= Leopold Katzenstein =

American marine engineer

Leopold Katzenstein (July 23, 1843) Rhina (today Haunetal), former Kreis Hünfeld, Hessen, Germany - December 4, 1915 New York City) was a Naval Architect and Marine engineer and the head of the firm of Leopold Katzenstein & Co..

Katzenstein immigrated to the United States between 1868–1869 and founded L Katzenstein & Sons at 358 West Street in New York City. His company were general machinists and sold engineer’s supplies including flexible tubular metallic packing for slipjoints and on steam pipes and highest grade anti-friction metal for bearings. He was also a successful inventor who held a number of patents; among others these included: -

- Improvement In Packing, US Pat. No. 105,462 dated 19 July 1870.
- Metallic Packing For Piston-Rods &c., US Pat. No. 228,200 dated 1 June 1880.
- Metallic Rod-Packing, US Pat. No. 267,750 dated 21 November 1882.
- Rod-Packing, US Pat. No. 301,998 dated 15 July 1884.
- Water-Tight Bulkhead-Door, US Pat. No. 432,070 dated 15 July 1890.
- Stuffing-Box, US Pat. No. 538,681 dated 7 May 1895.
- Water-Tight Bulkhead-Door, US Pat. No. 539,953 dated 28 May 1895.
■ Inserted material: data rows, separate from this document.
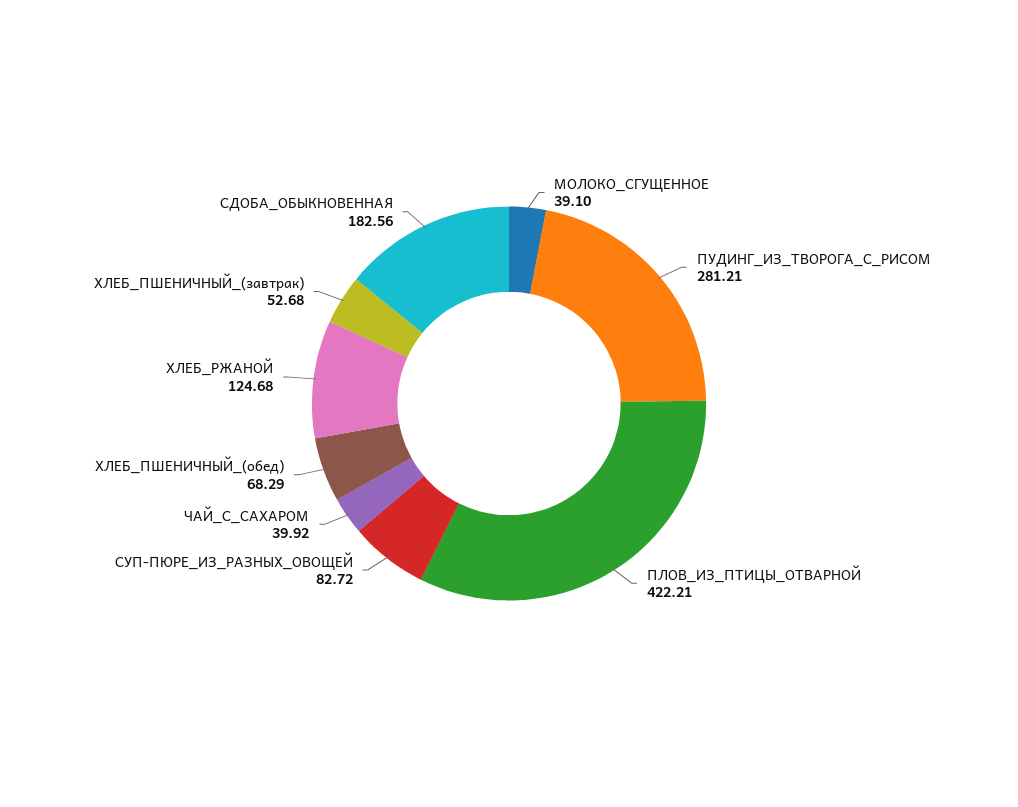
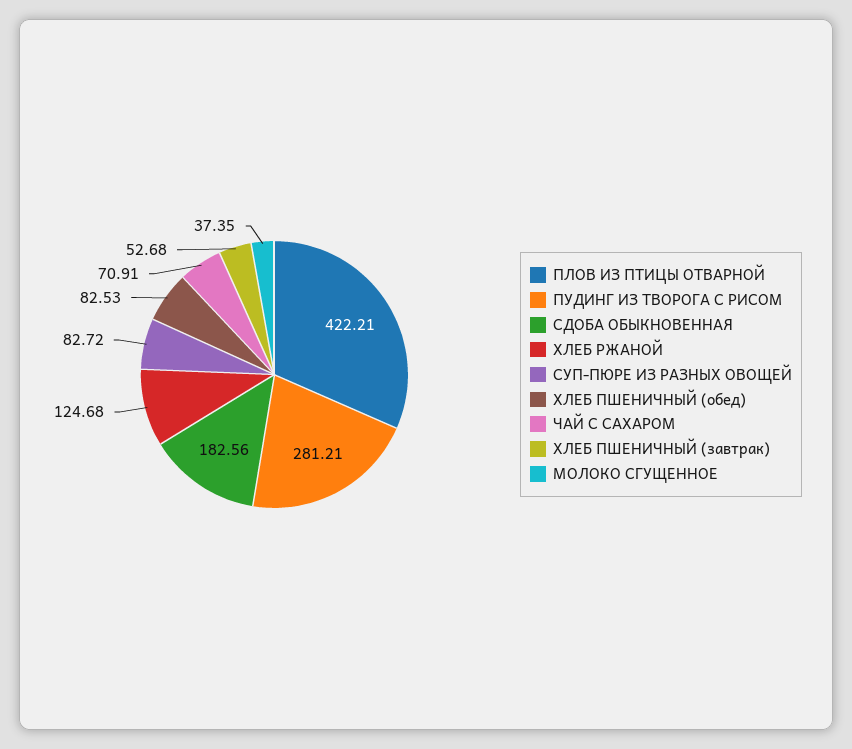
  {
-   "МОЛОКО_СГУЩЕННОЕ": 39.1,
+   "МОЛОКО_СГУЩЕННОЕ": 37.35,
    "ПУДИНГ_ИЗ_ТВОРОГА_С_РИСОМ": 281.21,
    "ПЛОВ_ИЗ_ПТИЦЫ_ОТВАРНОЙ": 422.21,
    "СУП-ПЮРЕ_ИЗ_РАЗНЫХ_ОВОЩЕЙ": 82.72,
-   "ЧАЙ_С_САХАРОМ": 39.92,
+   "ЧАЙ_С_САХАРОМ": 70.91,
-   "ХЛЕБ_ПШЕНИЧНЫЙ_(обед)": 68.29,
+   "ХЛЕБ_ПШЕНИЧНЫЙ_(обед)": 82.53,
    "ХЛЕБ_РЖАНОЙ": 124.68,
    "ХЛЕБ_ПШЕНИЧНЫЙ_(завтрак)": 52.68,
    "СДОБА_ОБЫКНОВЕННАЯ": 182.56
  }

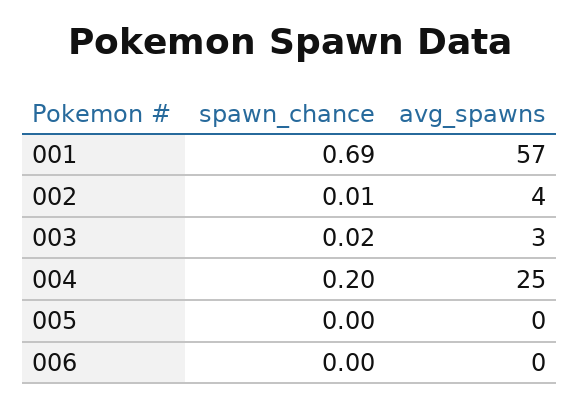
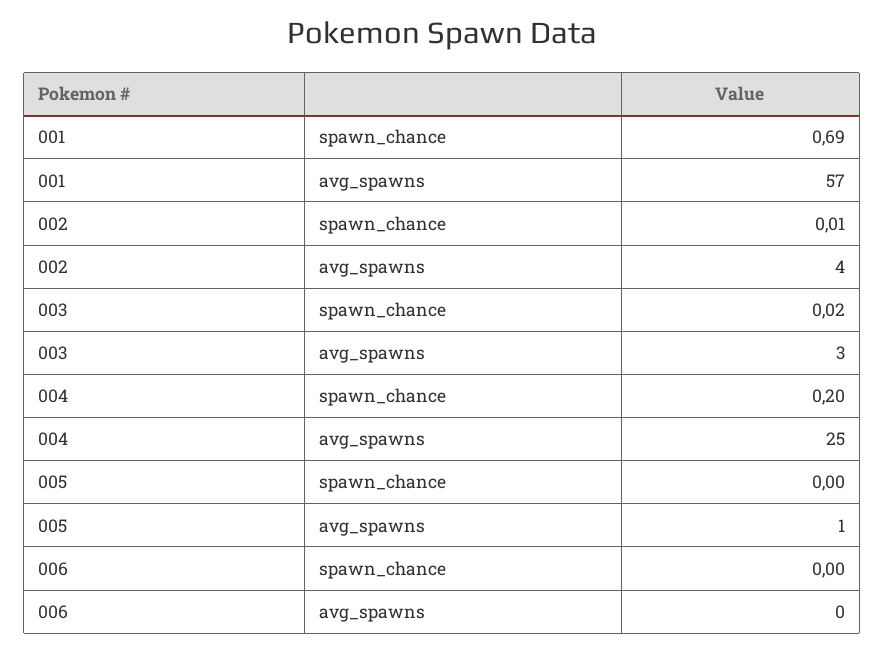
  {
    "spawn_chance": {
      "001": 0.69,
      "002": 0.01,
      "003": 0.02,
      "004": 0.2,
      "005": 0,
      "006": 0
    },
    "avg_spawns": {
      "001": 57,
      "002": 4,
      "003": 3,
      "004": 25,
-     "005": 0,
+     "005": 1,
      "006": 0
    }
  }

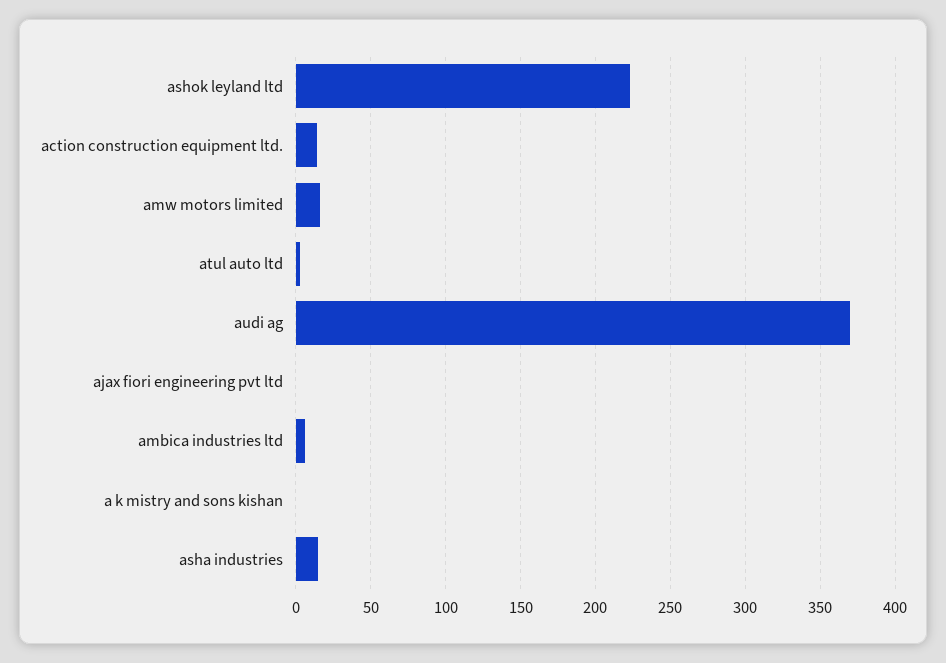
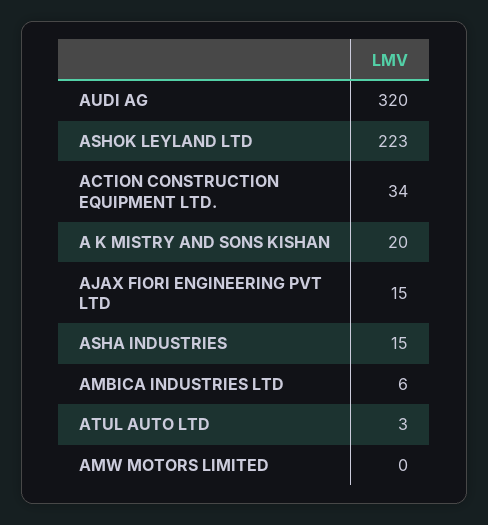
  {
    "ashok leyland ltd": 223,
-   "action construction equipment ltd.": 15,
+   "action construction equipment ltd.": 34,
-   "amw motors limited": 15,
+   "amw motors limited": 0,
    "atul auto ltd": 3,
-   "audi ag": 370,
+   "audi ag": 320,
-   "ajax fiori engineering pvt ltd": 0,
+   "ajax fiori engineering pvt ltd": 15,
    "ambica industries ltd": 6,
-   "a k mistry and sons kishan": 0,
+   "a k mistry and sons kishan": 20,
    "asha industries": 15
  }

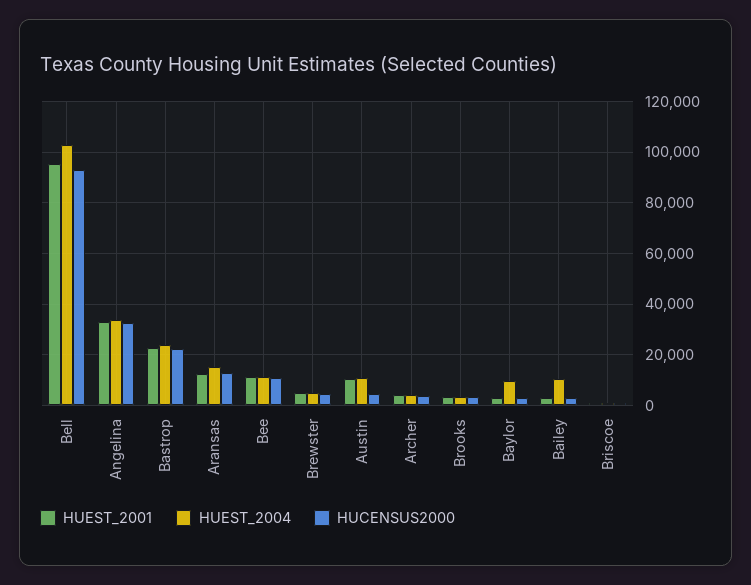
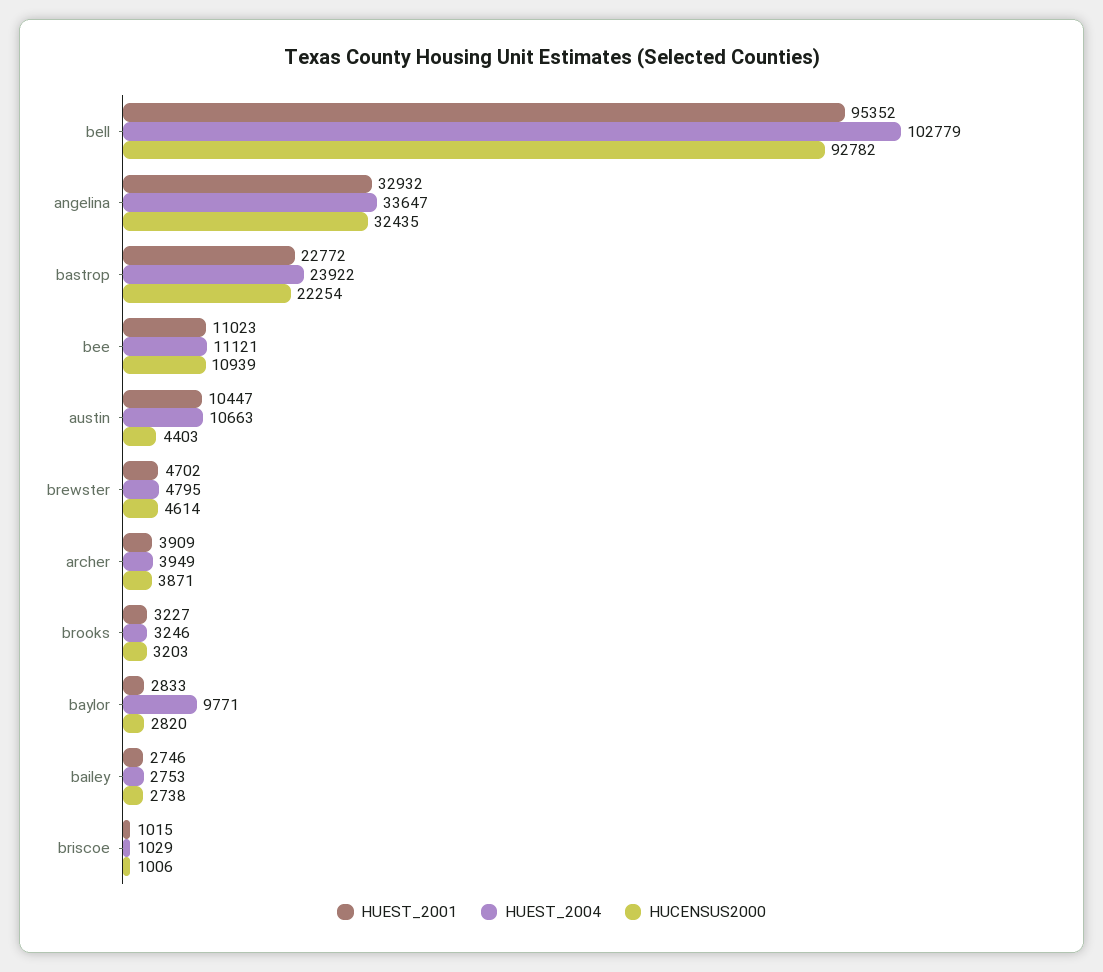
  {
    "HUEST_2001": {
      "Bell": 95352,
      "Angelina": 32932,
      "Bastrop": 22772,
-     "Aransas": 12500,
      "Bee": 11023,
      "Brewster": 4702,
      "Austin": 10447,
      "Archer": 3909,
      "Brooks": 3227,
      "Baylor": 2833,
      "Bailey": 2746,
      "Briscoe": 1015
    },
    "HUEST_2004": {
      "Bell": 102779,
      "Angelina": 33647,
      "Bastrop": 23922,
-     "Aransas": 15000,
      "Bee": 11121,
      "Brewster": 4795,
      "Austin": 10663,
      "Archer": 3949,
      "Brooks": 3246,
      "Baylor": 9771,
-     "Bailey": 10000,
+     "Bailey": 2753,
      "Briscoe": 1029
    },
    "HUCENSUS2000": {
      "Bell": 92782,
      "Angelina": 32435,
      "Bastrop": 22254,
-     "Aransas": 12500,
      "Bee": 10939,
      "Brewster": 4614,
      "Austin": 4403,
      "Archer": 3871,
      "Brooks": 3203,
      "Baylor": 2820,
      "Bailey": 2738,
      "Briscoe": 1006
    }
  }

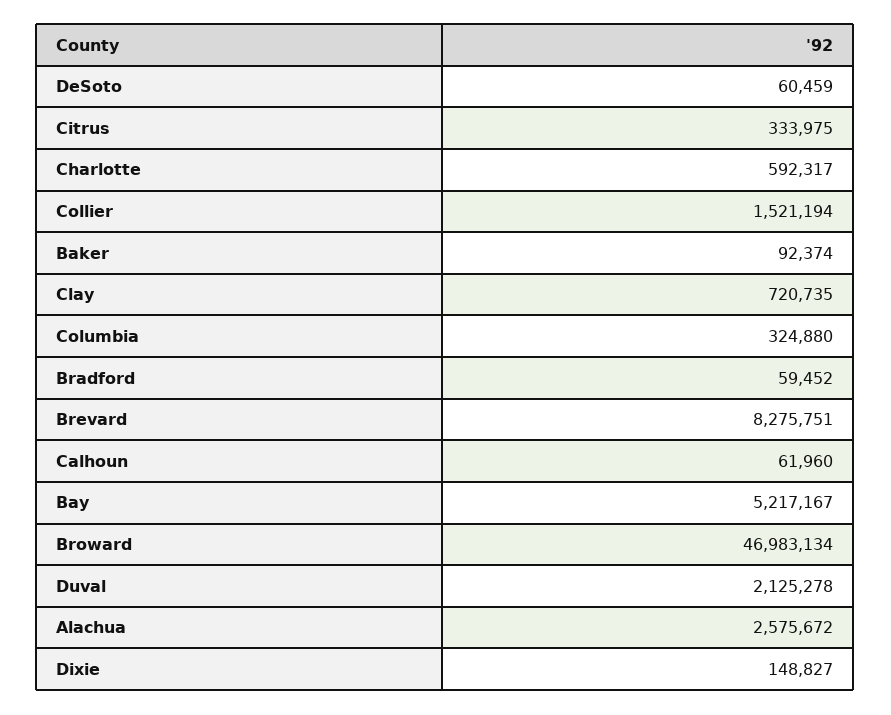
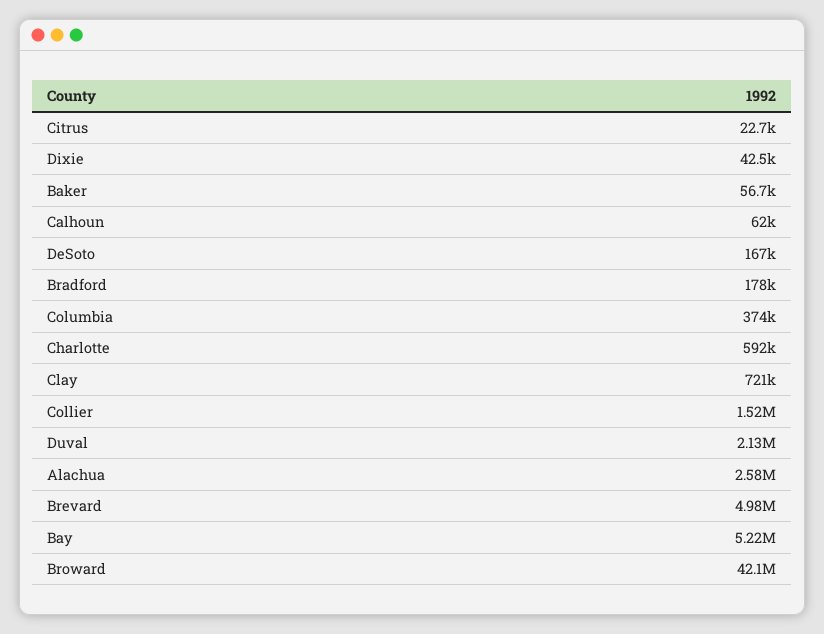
  {
-   "DeSoto": 60459,
+   "DeSoto": 167000,
-   "Citrus": 333975,
+   "Citrus": 22700,
    "Charlotte": 592317,
    "Collier": 1521194,
-   "Baker": 92374,
+   "Baker": 56700,
    "Clay": 720735,
-   "Columbia": 324880,
+   "Columbia": 374000,
-   "Bradford": 59452,
+   "Bradford": 178000,
-   "Brevard": 8275751,
+   "Brevard": 4980000,
    "Calhoun": 61960,
    "Bay": 5217167,
-   "Broward": 46983134,
+   "Broward": 42100000,
    "Duval": 2125278,
    "Alachua": 2575672,
-   "Dixie": 148827
+   "Dixie": 42500
  }

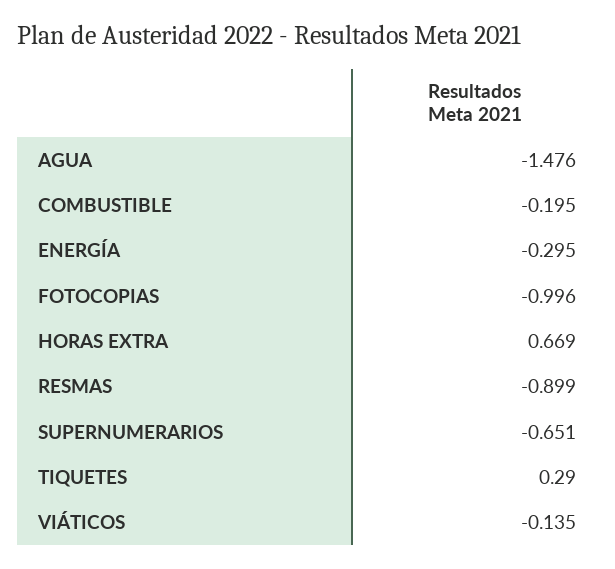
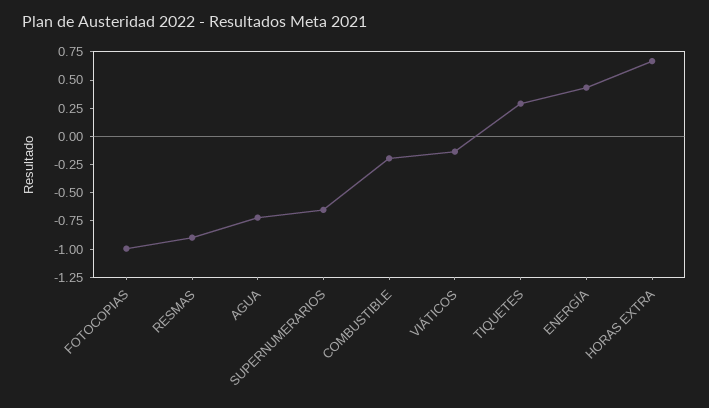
  {
-   "AGUA": -1.476,
+   "AGUA": -0.75,
    "COMBUSTIBLE": -0.195,
-   "ENERGÍA": -0.295,
+   "ENERGÍA": 0.5,
    "FOTOCOPIAS": -0.996,
    "HORAS EXTRA": 0.669,
    "RESMAS": -0.899,
    "SUPERNUMERARIOS": -0.651,
    "TIQUETES": 0.29,
    "VIÁTICOS": -0.135
  }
Katzenstein married Sarah Hecht whose uncle Samuel Hecht, Jr founded Hecht's in Baltimore. Katzenstein was one of the founders of Temple Israel NYC. He was a member of the Society of Naval Architects, the Society of Marine Engineers, the Railroad Club, the Society of Naval Engineers of Washington, D. C.; the Technischer Verein of Germany, and a number of charitable organizations.